FIGURE 7 Ball-and-stick representations of (a) antiparallel and (b) parallel β-sheets. By convention the direction of the polypeptide chain is taken to run from the N-terminus to the C-terminus. |
FIGURE 8 Types I, II, and III turns. |
D. Turns and Random Coil
Many proteins contain secondary structure that cannot be described as either helix or turn. This is typically classified as turn, loop, or random coil. These sections of the polypeptide chain are characterized by nonrepetitive conformational angles; however, this does not necessarily imply that these residues are less stable or less well ordered than the regular secondary structural elements. Many active site residues and components critical for ligand recognition reside in loops or random coil and adopt an exquisitely well-defined conformation.
On average, one third of all residues in proteins are involved in turns that serve to reverse the direction of the polypeptide chain. These turns are an essential feature of globular proteins and are almost always located at the surface. In contrast to α-helices and β-strands which have repetitive conformational angles, the conformational angles observed in turns occur in sets that are characteristic of each type (Table II). Turns have been classified according to the commonly observed groups of conformational angles and the number of residues involved. Of these the β-hairpin or reverse turn is the most common. This type of turn is frequently used to connect antiparallel β-strands.
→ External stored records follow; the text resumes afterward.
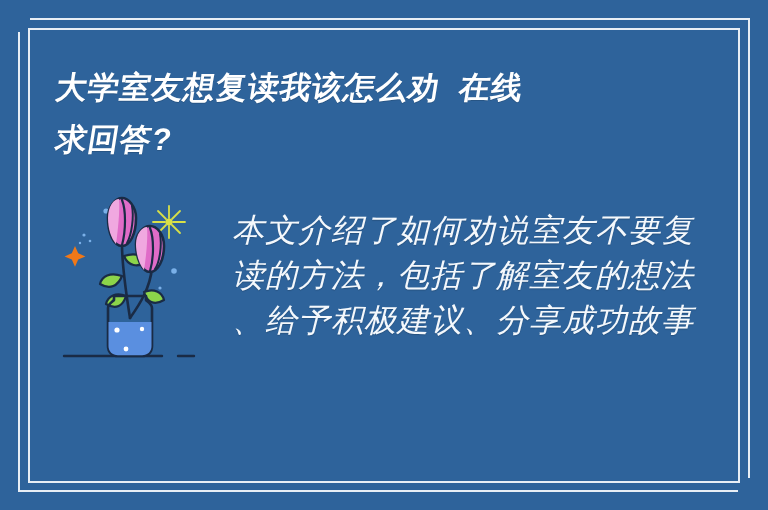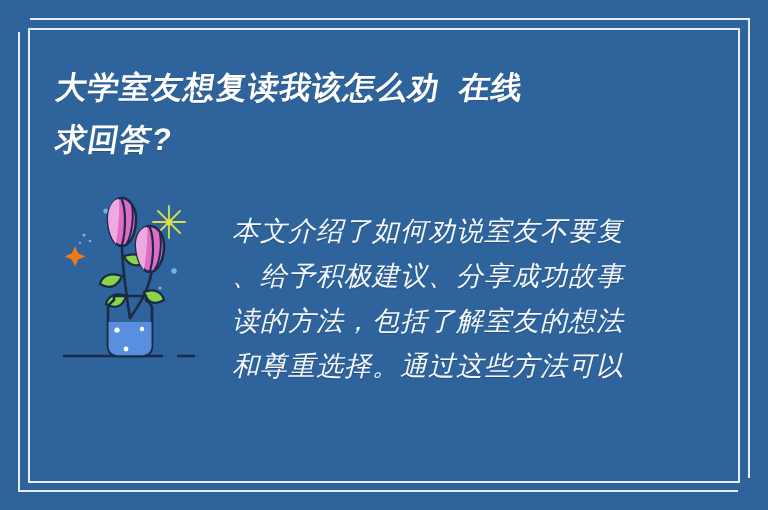--- a/index.html
+++ b/index.html
@@ -79,21 +79,21 @@
 
   
   .body-block {
     position: absolute;
     left: 232px;
     top: 208px;
     width: 420px;
   }
   .body-line {
     color: #f4f8fc;
-    font-size: 27px;
+    font-size: 32px;
     line-height: 45px;
     font-family: "DejaVu Serif", "Liberation Serif", serif;
     font-style: italic;
     white-space: pre;
     letter-spacing: 1px;
     text-shadow: 0 1px 1px rgba(0,0,0,0.18);
   }
 </style>
 </head>
 <body>
@@ -179,18 +179,17 @@
                  C52.4 159.2, 48.5 155.6, 48.5 150 z" fill="#5a8fe0"></path>
         <circle cx="57" cy="134" r="2.6" fill="#ffffff"></circle>
         <circle cx="82" cy="133" r="2.2" fill="#ffffff"></circle>
         <circle cx="66" cy="153" r="2.4" fill="#ffffff"></circle>
       </g>
     </svg>
   </div>
 
   <div class="body-block">
     <div class="body-line">本文介绍了如何劝说室友不要复</div>
+    <div class="body-line">读的方法，包括了解室友的想法</div>
     <div class="body-line">、给予积极建议、分享成功故事</div>
-    <div class="body-line">读的方法，包括了解室友的想法</div>
-    <div class="body-line">和尊重选择。通过这些方法可以</div>
   </div>
 
 </div>
 
 </body></html>

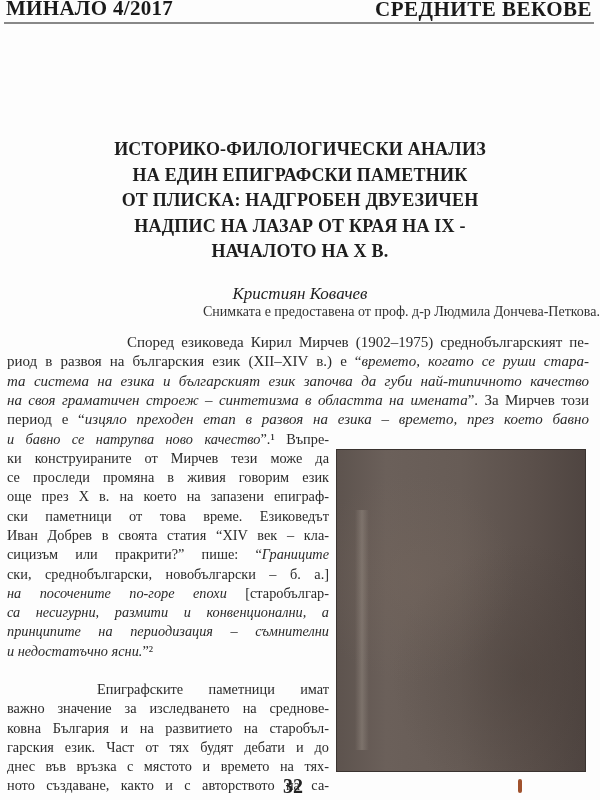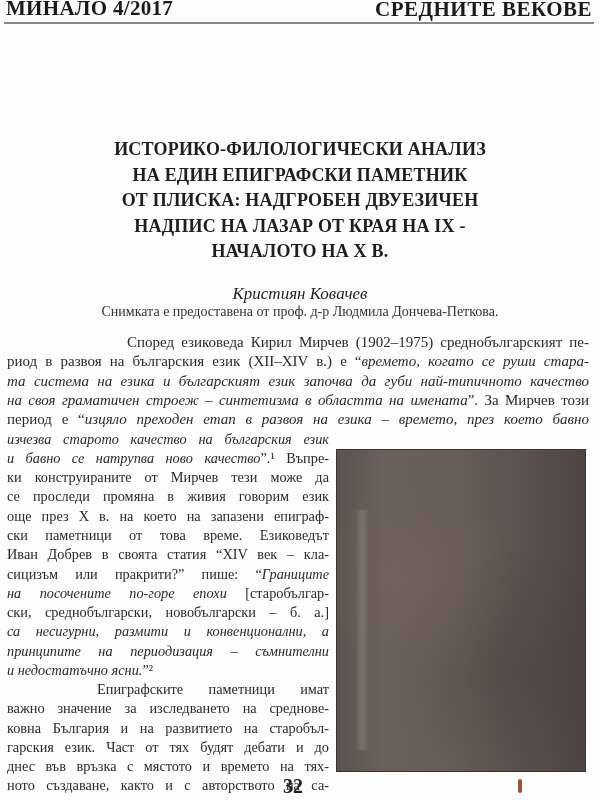--- a/index.html
+++ b/index.html
@@ -3,21 +3,21 @@
 <meta charset="utf-8">
 <style>
   html, body { margin:0; padding:0; }
   body { width:600px; height:800px; background:#fdfdfd; position:relative; overflow:hidden; font-family:"Liberation Serif", "DejaVu Serif", serif; color:#222; }
   .hdr { position:absolute; top:0; left:0; width:600px; height:26px; }
   .hdr-left { position:absolute; left:6px; top:-4px; font-size:21px; font-weight:bold; letter-spacing:0.3px; color:#1a1a1a; }
   .hdr-right { position:absolute; right:8px; top:-3px; font-size:21px; font-weight:bold; letter-spacing:0.5px; color:#1a1a1a; }
   .hdr-rule { position:absolute; left:4px; top:22px; width:590px; height:2px; background:#888; }
   .title { position:absolute; top:137px; left:0; width:600px; text-align:center; font-weight:bold; font-size:18px; line-height:25.5px; letter-spacing:0.2px; color:#1e1e1e; }
   .author { position:absolute; top:284px; left:0; width:600px; text-align:center; font-weight:normal; font-style:italic; font-size:17px; color:#1e1e1e; }
-  .credit { position:absolute; top:304px; left:0; width:600px; text-align:center; font-size:14px; color:#333; }
+  .credit { position:absolute; top:304px; left:0; width:600px; text-align:right; font-size:14px; color:#333; }
   .p-full { position:absolute; left:7px; width:582px; font-size:15px; line-height:19.3px; text-align:justify; color:#2a2a2a; }
   .p-left { position:absolute; left:7px; width:322px; font-size:14.3px; line-height:19.3px; text-align:justify; color:#2a2a2a; }
   .indent { display:inline-block; width:120px; }
   .indent2 { display:inline-block; width:90px; }
   i { font-style:italic; }
   .line { display:block; text-align:justify; text-align-last:justify; white-space:nowrap; height:19.3px; overflow:hidden; }
   .line.last { text-align-last:left; }
   .photo { position:absolute; left:336px; top:449px; width:250px; height:323px; background:
       radial-gradient(circle at 30% 40%, rgba(120,105,95,0.35) 0, transparent 40%),
       radial-gradient(circle at 75% 70%, rgba(70,60,55,0.4) 0, transparent 45%),
@@ -48,30 +48,29 @@
 <div class="credit">Снимката е предоставена от проф. д-р Людмила Дончева-Петкова.</div>
 
 <div class="p-full" style="top:333px;" id="p1full">
     <span class="line"><span class="indent"></span><span>Според езиковеда Кирил Мирчев (1902–1975) среднобългарският пе-</span></span>
     <span class="line"><span>риод в развоя на българския език (XII–XIV в.) е “</span><i>времето, когато се руши стара-</i></span>
     <span class="line"><i>та система на езика и българският език започва да губи най-типичното качество</i></span>
     <span class="line"><i>на своя граматичен строеж – синтетизма в областта на имената</i><span>”. За Мирчев този</span></span>
     <span class="line"><span>период е “</span><i>изцяло преходен етап в развоя на езика – времето, през което бавно</i></span>
   </div>
 <div class="p-left" style="top:429.5px;" id="p1left">
-    <span class="line"><i>изчезва старото качество на българския език</i></span>
     <span class="line"><i>и бавно се натрупва ново качество</i><span>”.¹ Въпре-</span></span>
     <span class="line"><span>ки конструираните от Мирчев тези може да</span></span>
     <span class="line"><span>се проследи промяна в живия говорим език</span></span>
     <span class="line"><span>още през Х в. на което на запазени епиграф-</span></span>
     <span class="line"><span>ски паметници от това време. Езиковедът</span></span>
     <span class="line"><span>Иван Добрев в своята статия “XIV век – кла-</span></span>
     <span class="line"><span>сицизъм или пракрити?” пише: “</span><i>Границите</i></span>
+    <span class="line"><span>ски, среднобългарски, новобългарски – б. а.]</span></span>
     <span class="line"><i>на посочените по-горе епохи</i><span> [старобългар-</span></span>
-    <span class="line"><span>ски, среднобългарски, новобългарски – б. а.]</span></span>
     <span class="line"><i>са несигурни, размити и конвенционални, а</i></span>
     <span class="line"><i>принципите на периодизация – съмнителни</i></span>
     <span class="line last"><i>и недостатъчно ясни.</i><span>”²</span></span>
   </div>
 <div class="p-left" style="top:680px;" id="p2">
     <span class="line"><span class="indent2"></span><span>Епиграфските паметници имат</span></span>
     <span class="line"><span>важно значение за изследването на среднове-</span></span>
     <span class="line"><span>ковна България и на развитието на старобъл-</span></span>
     <span class="line"><span>гарския език. Част от тях будят дебати и до</span></span>
     <span class="line"><span>днес във връзка с мястото и времето на тях-</span></span>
Three general types of reverse turn have been described; types I, II, and III, which all contain four amino acid residues and normally exhibit a hydrogen bond between C=O(i) and H=N(i+3) (Fig. 8). Of these, the type III turn consists of a short section of residues in the 310 helical conformation. Additional variants of the type I and II class are observed in the I´ and II´ turns. These exhibit conformational angles for the central two residues of the turn that are the mirror image of types I and II. The observed conformation angles favor the presence of certain amino acids at specific locations in the turns. For example, glycine predominates at position (i + 3) and proline predominates at position (i + 1) in both types I and II turns. In all turns the central two amino acid residues do not form peptidyl hydrogen bonds within the turn itself and thus must either accommodate their hydrogen bonding potential via a side chain interaction with a neighboring residue or through interactions with the solvent. Thus polar or charged residues (Asp, Asn, Ser) are often located at the first residue of the turn so that they can form a hydrogen bond to the amide hydrogen of residue (i + 2). The need to satisfy the hydrogen bonding potential of the main chain atoms accounts for the placement of most turns at the surface of the protein.